Чувствовал он себя неловко, фальшиво за большим столом, где крепкие мужики не торопясь, плотно закусывая и галдя, стараются как можно дольше высидеть, побыть вместе, и в питье их так же много здоровья, как в остальной жизни. Вот Дмитрич будет что-то долго городить, а налитые стопки послушно стоять, зато потом бородатая орава в порыве запустит две подряд, а у Парня каждая имеет свой железный срок, и любое отклонение смертеподобно. Не вписывался он в этот распорядок, начинал не вовремя клевать носом или вредничать, чувствуя, как не подчиняется его воле, его расписанью этот чужой праздник. Не выдерживал он этой устойчивой скорости, этого галдежа, этих общих разговоров. Знал, что еще пара часов — и его понесет на бузеж, беготню, обиды, и надо заранее вести себя прилично, сдерживаться, а уже накипало в душе что-то неуправляемое, буйное, крученое. И сидел он с глупой улыбкой и изо всех сил переводил хмель в покладистое русло, уже не слушал никого, обреченно улыбался, мол, эх, мои дорогие, хорошо все, живем дружно и слава Богу, и больше обращался даже к хозяйке, и уже что-то заискивающее, дурачковато-стариковское появлялось в нем.
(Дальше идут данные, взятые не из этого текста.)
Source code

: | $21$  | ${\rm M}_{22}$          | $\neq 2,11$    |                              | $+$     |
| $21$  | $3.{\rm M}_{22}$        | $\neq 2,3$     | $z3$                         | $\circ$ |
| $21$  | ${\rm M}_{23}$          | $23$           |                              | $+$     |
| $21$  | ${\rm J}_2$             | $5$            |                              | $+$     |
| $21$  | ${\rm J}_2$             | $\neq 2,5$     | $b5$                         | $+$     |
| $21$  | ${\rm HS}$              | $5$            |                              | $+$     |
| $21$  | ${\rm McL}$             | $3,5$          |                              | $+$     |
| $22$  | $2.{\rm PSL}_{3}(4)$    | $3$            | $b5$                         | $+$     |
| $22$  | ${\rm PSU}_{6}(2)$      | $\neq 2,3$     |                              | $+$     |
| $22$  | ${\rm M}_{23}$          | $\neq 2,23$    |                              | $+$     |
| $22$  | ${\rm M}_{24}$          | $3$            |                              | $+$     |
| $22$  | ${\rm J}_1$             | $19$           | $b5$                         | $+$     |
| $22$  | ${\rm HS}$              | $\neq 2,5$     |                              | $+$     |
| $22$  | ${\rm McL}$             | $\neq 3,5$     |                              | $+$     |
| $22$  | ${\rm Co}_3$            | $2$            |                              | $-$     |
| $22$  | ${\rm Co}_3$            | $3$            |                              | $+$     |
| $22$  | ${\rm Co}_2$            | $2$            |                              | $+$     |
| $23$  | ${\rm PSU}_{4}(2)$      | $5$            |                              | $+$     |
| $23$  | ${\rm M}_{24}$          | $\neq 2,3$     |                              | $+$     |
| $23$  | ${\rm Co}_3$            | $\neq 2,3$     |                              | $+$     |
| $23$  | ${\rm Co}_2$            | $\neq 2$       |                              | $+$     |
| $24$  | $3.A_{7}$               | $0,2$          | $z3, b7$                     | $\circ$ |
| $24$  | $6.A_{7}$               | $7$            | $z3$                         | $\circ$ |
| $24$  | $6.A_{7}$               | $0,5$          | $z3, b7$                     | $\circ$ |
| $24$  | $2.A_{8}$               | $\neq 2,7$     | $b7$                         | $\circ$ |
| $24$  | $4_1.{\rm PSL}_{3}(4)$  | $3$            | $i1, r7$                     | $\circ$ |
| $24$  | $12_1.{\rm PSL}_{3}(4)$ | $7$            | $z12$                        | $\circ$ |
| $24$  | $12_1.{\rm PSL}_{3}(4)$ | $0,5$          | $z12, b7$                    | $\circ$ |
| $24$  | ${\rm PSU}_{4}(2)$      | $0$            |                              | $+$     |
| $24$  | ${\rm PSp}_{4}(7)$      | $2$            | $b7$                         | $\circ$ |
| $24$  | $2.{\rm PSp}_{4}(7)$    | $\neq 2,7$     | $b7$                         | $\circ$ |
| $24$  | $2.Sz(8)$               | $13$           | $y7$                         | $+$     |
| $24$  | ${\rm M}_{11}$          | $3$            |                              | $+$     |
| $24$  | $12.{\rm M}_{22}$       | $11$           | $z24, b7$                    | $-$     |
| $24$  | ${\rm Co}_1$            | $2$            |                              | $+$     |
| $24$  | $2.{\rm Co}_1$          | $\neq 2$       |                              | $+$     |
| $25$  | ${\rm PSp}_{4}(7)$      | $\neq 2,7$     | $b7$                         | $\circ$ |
Курил на кухне в печку или говорил: посплю у вас, тетя Нюра, на диванчике, а если не удавалось, снова садился за стол, еще выпивал, а потом начинал говорить что-то свое, отрывистое, но всегда имеющее почву. Василием он гордился, любил его и ревновал к охотникам, имея вечную обиду за то, что тот избегал лишний раз пить с ним, ссылаясь на дела, а при первом зове товарищей-охотников бросал недостроганные лыжи, жестко говорил жене, что пошел к мужикам, и сидел с ними до утра. Все это он пытался высказать, приставал, придирался и, утеряв смысл, уже только кричал, спорил и потом чуть не лез в драку. Был даже охотник, с которым он обычно сцеплялся, потому что тот его не любил, в свою очередь переживая за своего товарища Василия, у которого такой «гнилой родственник», и не скрывая этой неприязни.
Поэтому обычно и гудел Парень с Женькой, невзирая на праздники, и, отгудев по своему расписанью, к Новому году или Васильеву дню рождения выходил с бледной и изможденной строгостью в лице и с презрительной улыбкой сидел из вежливости, ковыряя вилкой и не притрагиваясь к водке, а потом шел к себе, ложился на койку и в полудреме смотрел телевизор.
Была у него доза, после которой он как-то терял облик, на лице цвета заветренной ветчины появлялась пустая беспричинная улыбка, взгляд выцветал, становясь бледно-синим, а сил только прибавлялось, ему хотелось кого-то ставить на уши, пароход ли, вертолет, и для него уже ничего не существовало, кроме этого горячего, мутного беспокойства. Умел он даже слегка управлять собой, на время усилием воли снимать эту выцветшесть взгляда, пытаясь обмануть собеседника, завлечь его в свои сети. Он мог ввалиться к Василию, достать бутылку, сказать сестре Татьяне:
«Тьяна, дай стаканчики, мы хоть выпьем. Василий, ну ты как?» — «Чё?» — будто не понимая, говорил Василий. «Поддержишь меня огнем и маневром?» Тот громко, демонстративно отказывался.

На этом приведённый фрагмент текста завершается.